Девушка из низшего общества
Хозяин кабинета усмехнулся и снисходительно сказал:
– Видите ли, Игорь Степанович, я владею довольно крупной сетью магазинов в Москве, из этого следует, что я человек не бедный, а потому восемьсот тысяч не такая уж для меня крупная сумма денег. Обычно я держу деньги в сейфе, – он кивнул в сторону угла, где стоял небольшой сейф, – но позавчера, в среду, один из моих подчиненных привез мне домой эти деньги, и я во время беседы с ним положил эти восемьсот тысяч не в сейф, а в ящик стола, рассчитывая после беседы с подчиненным переложить их в сейф, но, к сожалению, забыл, и вот деньги пропали. Я подозреваю, что и раньше у меня пропадали относительно небольшие суммы денег, ибо иной раз их недосчитывался, но такая крупная пропажа случилась впервые.

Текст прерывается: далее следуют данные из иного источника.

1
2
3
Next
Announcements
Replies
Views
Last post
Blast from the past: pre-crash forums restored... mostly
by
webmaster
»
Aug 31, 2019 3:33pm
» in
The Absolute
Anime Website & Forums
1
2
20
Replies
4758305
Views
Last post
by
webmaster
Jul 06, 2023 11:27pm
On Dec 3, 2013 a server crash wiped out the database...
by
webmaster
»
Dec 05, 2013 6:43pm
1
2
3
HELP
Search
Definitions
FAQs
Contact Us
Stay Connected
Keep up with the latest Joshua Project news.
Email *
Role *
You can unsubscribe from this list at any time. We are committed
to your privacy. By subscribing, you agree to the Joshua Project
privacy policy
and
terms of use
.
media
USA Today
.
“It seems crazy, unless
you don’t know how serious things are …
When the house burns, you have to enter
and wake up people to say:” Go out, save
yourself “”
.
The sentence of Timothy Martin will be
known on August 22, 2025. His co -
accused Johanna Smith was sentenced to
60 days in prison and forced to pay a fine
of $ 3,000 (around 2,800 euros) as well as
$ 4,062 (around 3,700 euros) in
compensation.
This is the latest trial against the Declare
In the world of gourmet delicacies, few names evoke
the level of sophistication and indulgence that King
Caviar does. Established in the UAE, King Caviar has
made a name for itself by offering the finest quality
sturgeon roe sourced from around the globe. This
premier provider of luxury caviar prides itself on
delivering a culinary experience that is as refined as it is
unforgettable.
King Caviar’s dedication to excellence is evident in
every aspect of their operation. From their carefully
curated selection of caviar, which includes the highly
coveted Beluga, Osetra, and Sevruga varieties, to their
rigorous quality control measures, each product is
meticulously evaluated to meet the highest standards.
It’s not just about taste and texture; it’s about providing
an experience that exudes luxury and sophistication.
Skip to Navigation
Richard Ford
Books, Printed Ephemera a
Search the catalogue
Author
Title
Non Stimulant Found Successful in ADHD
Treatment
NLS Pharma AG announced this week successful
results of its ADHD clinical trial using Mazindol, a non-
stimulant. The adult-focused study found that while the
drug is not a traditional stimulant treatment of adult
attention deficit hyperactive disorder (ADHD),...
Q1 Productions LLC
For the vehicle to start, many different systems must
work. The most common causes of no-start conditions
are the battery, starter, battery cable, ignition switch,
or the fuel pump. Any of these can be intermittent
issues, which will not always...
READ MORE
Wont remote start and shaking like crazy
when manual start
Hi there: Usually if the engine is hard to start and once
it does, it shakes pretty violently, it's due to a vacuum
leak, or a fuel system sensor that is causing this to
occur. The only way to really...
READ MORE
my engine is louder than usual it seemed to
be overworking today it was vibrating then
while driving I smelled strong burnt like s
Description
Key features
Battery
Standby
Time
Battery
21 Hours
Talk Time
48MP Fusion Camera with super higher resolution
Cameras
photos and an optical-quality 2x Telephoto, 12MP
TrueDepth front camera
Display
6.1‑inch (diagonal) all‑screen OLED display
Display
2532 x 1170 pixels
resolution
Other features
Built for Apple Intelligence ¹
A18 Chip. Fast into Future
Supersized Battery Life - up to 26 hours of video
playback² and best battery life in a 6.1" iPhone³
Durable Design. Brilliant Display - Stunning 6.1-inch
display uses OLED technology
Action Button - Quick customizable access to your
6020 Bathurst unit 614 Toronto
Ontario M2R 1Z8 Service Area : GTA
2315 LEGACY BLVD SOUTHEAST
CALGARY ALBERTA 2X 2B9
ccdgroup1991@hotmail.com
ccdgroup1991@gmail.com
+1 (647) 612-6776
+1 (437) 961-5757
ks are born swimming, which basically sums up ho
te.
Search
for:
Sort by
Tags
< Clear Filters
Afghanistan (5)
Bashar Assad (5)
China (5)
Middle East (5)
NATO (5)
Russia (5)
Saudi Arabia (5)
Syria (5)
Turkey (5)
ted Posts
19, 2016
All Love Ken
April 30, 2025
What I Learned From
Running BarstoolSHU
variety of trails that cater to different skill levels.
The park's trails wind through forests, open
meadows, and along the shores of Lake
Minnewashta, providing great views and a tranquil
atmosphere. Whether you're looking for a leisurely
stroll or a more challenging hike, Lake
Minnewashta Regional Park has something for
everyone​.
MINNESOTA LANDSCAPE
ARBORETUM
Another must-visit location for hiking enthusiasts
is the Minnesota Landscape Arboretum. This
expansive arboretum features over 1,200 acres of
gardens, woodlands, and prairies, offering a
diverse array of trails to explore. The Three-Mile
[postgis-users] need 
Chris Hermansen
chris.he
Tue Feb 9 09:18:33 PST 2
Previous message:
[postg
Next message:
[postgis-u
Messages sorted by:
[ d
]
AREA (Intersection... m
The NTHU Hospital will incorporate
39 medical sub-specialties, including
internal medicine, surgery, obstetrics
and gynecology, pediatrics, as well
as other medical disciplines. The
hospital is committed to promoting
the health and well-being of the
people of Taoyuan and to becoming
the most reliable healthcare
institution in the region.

Когда Алексей Михайлович предположил, что я голоден, он не ошибся, я действительно проголодался, ибо последний раз ел в обед, а сейчас был уже ужин, и в животе у меня урчало. При виде бутербродов с красной икрой, колбасой и бужениной у меня потекли слюнки, и я, взявшись за один из бутербродов, проговорил:
– С вашего разрешения! – Откусив от бутерброда, с полным ртом поинтересовался: – В котором часу пропали деньги?
Хозяин квартиры взял чашечку с кофе, сделал небольшой глоток и ответил:
– Понятия не имею. Деньги мне принесли часов в восемь вечера, все домочадцы были дома.
– А когда вы обнаружили пропажу? – Я тоже взял чашку с кофе и отхлебнул из нее.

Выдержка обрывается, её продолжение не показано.